Nel mio piccolo sì ed è uno dei motivi per cui ho scelto di fare un disco del genere e di abbandonare un certo tipo di linguaggio. Proprio in virtù di questo abbassamento del linguaggio, anche se ho dovuto sacrificare delle cose in cui mi rispecchio e in cui credo che ho utilizzato per altri motivi che ritenevo altrettanto importanti, in questo momento è importante per me tendere a un innalzamento del linguaggio, ho pensato che fosse questo che volevo buttare nel mondo.
Come mai la scelta di puntare sul singolo L’unica oltre l’amore che è atipico come singolo, anche se parla di cose universali?
In realtà per l’etichetta discografica il singolo vero e proprio è Borghesia, ma siamo stati tutti d’accordo nel buttare fuori una prima cosa che fosse di introduzione al disco, e questa per me è la canzone più importante del disco, quindi sono molto grato che mi abbiamo fatto buttare fuori una canzone di 6 minuti come prima cosa.
Come mai è la canzone più importante del disco?
Perché era importante dire quello che ho detto in questa canzone, ed è la canzone alla quale ho lavorato di più, credo di non aver mai lavorato così tanto a una canzone.
Sbaglio o questo è un disco che segna un ritorno alla canzone in quanto tale, come nel tuo primo lavoro?
Era più ortodosso nella forma, quindi sì. Volendo lavorare su questo aspetto del linguaggio, sulla bellezza e volendo anche inserire una serie di tematiche in modo netto rispetto ai dischi precedenti ho sentito l’esigenza di utilizzare delle strutture più formali, accoglienti.
Come pensi che un diciottenne di oggi, diciamo un giovane trap boy, dovrebbe ascoltare Poesia e civiltà? Con quale spirito critico?
Non mi aspetto né mi auspico uno spirito critico. Per me l’esperienza con le canzoni è stata ludica prima di tutto, non di evasione per forza, ed è stata un’esperienza molto imparentata con il dialogare con un amico. Quindi innanzitutto mi piacerebbe se fosse possibile poter instaurare un dialogo con una persona di così tanti anni più giovane di me. I diciottenni saranno ventottenni e trentottenni quindi se quello che sto dicendo ha un senso ci si può arrivare anche non immediatamente. Sono felice se vengono ai miei concerti ma rifiuto di pormi questo tipo di problema.
Hai parlato di Engels. Un altro libro e un autore di un disco che ti ha influenzato?

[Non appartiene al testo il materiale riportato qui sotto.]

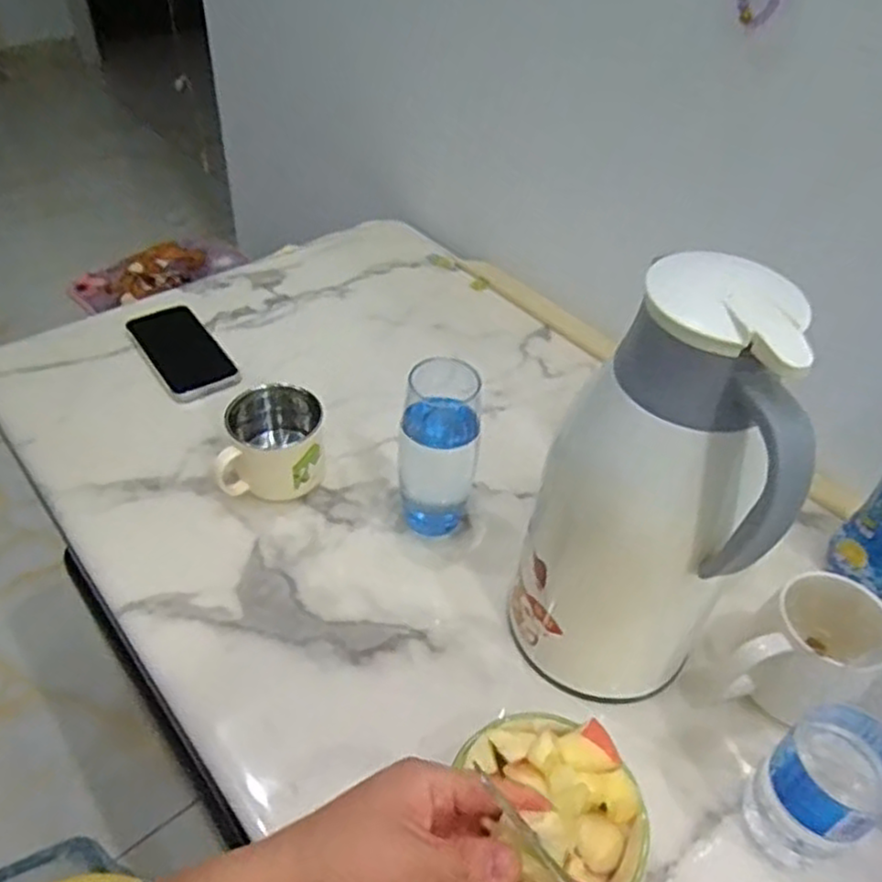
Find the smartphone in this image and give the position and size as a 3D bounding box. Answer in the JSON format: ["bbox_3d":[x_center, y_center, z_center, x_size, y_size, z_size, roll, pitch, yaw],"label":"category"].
[{"bbox_3d":[-0.281,-0.100,0.781,0.073,0.010,0.151,-24,51,-26],"label":"smartphone"}]

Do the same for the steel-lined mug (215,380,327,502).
[{"bbox_3d":[-0.151,0.004,0.647,0.093,0.087,0.070,-6,45,-10],"label":"steel-lined mug"}]

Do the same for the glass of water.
[{"bbox_3d":[-0.002,0.015,0.589,0.059,0.165,0.050,2,44,-2],"label":"glass of water"}]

Gli ascolti contemporanei che mi hanno più influenzato sono Sufjan Stevens e Skeleton Tree, mi sono innamorato di Jack London, so che è molto ottocentesco, c’è un tipo di idealismo che è fiorito in quel secolo che mi ha molto affascinato. Quando leggi una cosa bella come per me è il testo di Ancient Society e vedi che uno 150 anni fa era così ottimista riguardo quello che l’uomo avrebbe fatto da parlare di rinascita e ti senti proprio di dire “dai facciamo una canzone su questa cosa per dare un altro giro a questa ruota”.